In international relations, for the most skillful leaders, every crisis is an opportunity. In a period of chaos, of uncertainty, of flux, new realities can take hold and deep-held fears can surface. Russia’s invasion of Ukraine a year ago has provided such a moment, both for those actors whose rise appears to be challenging the current order – China and India – but also those actors who historically dominant position also appears to be in danger.

Within weeks of Moscow’s first military forays into Ukraine, leaders in the West were keen to highlight an apparently new alliance in international affairs. Deeply authoritarian in nature, it paired Russia with China – two actors that seen to be proactively attempting to weaken and replace the existing liberal world order.  Resuscitating past narratives that were easily consumable for Western audiences, but adding a twenty-first century twist, these two great powers would constitute the opposition in a coming Second Cold War. 

Complicating these dynamics however, India quickly contradicted western expectations that it would be a natural partner alongside western democracies in the fight against this new axis.  Instead, New Delhi’s extremely close – historical and contemporary – strategic ties with Moscow dating from the late 1940s were bought firmly into the mainstream. This unearthing complicated straightforward western narratives of a new Cold War.  It also majorly augmented India’s power as a highly wily diplomatic chameleon capable of close relations with an array of frequently antagonistic actors (such as the US and Russia).

What all of these developments mean in the coming years is the emergence of a multipolar order that is – by its very definition – highly complex and counter-intuitive. It will take truly dexterous leaders to prosper in such a paradoxical strategic environment. 

Chris Ogden is Associate Professor of International Relations at the University of St Andrews. His research analyses the rise of great powers, authoritarianism in global politics, and China’s coming world order.

Lasha Tchantouridze

One year into Russia's war in Ukraine, most NATO decision-makers still resemble the main character in the "David after Dentist" Youtube video. In that popular video, a child repeatedly asks: "is this real life?" and "why is this happening to me?" Unlike child David, most Western leaders, with a couple of exceptions, are not under the influence of powerful painkillers.

It should be clear to anyone that Moscow means business. The Kremlin is about to transition the country's economy to a war footing, the Russian population largely supports the war efforts, and the Russian war machine seems to outperform the entire NATO military-industrial complex. Instead of preparing for war -- the only thing that will give pause to the Kremlin -- Western leaders are endlessly debating the question of transferring outdated 1980s military equipment to the Ukraine Armed Forces (UAF), the only force that is standing between the Russian army and Europe. Perhaps it makes sense in a Machiavellian scheme of things to ration weapons for Ukraine: the longer the war continues, the weaker Russia will be, with less appetite for more war. Except it does not work that way. When the UAF is short of weapons, it loses the operational tempo, as a result of which it sustains high rates of battlefield casualties.

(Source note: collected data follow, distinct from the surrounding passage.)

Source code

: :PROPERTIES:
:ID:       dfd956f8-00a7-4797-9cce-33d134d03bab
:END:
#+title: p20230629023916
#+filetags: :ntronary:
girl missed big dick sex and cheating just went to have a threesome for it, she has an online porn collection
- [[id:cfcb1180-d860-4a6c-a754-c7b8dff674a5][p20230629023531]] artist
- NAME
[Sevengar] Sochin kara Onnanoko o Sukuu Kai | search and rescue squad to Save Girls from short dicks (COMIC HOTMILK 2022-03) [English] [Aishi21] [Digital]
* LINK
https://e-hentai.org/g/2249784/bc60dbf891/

Western media celebrating UAF's battlefield victories and 200,000 or so Russian war losses does not make things better either. Germany had sustained nearly a million casualties before it attacked the Soviet Union in June 1941, and unleashed the mother of all continental wars. The West has to shape up and accept reality or suffer dramatic losses. As Shevardnadze used to say, without a free Ukraine, there is no free Europe. 

Lasha Tchantouridzé, is Professor of Diplomacy and International Affairs, Norwich University, and Director of their Diplomacy Programme.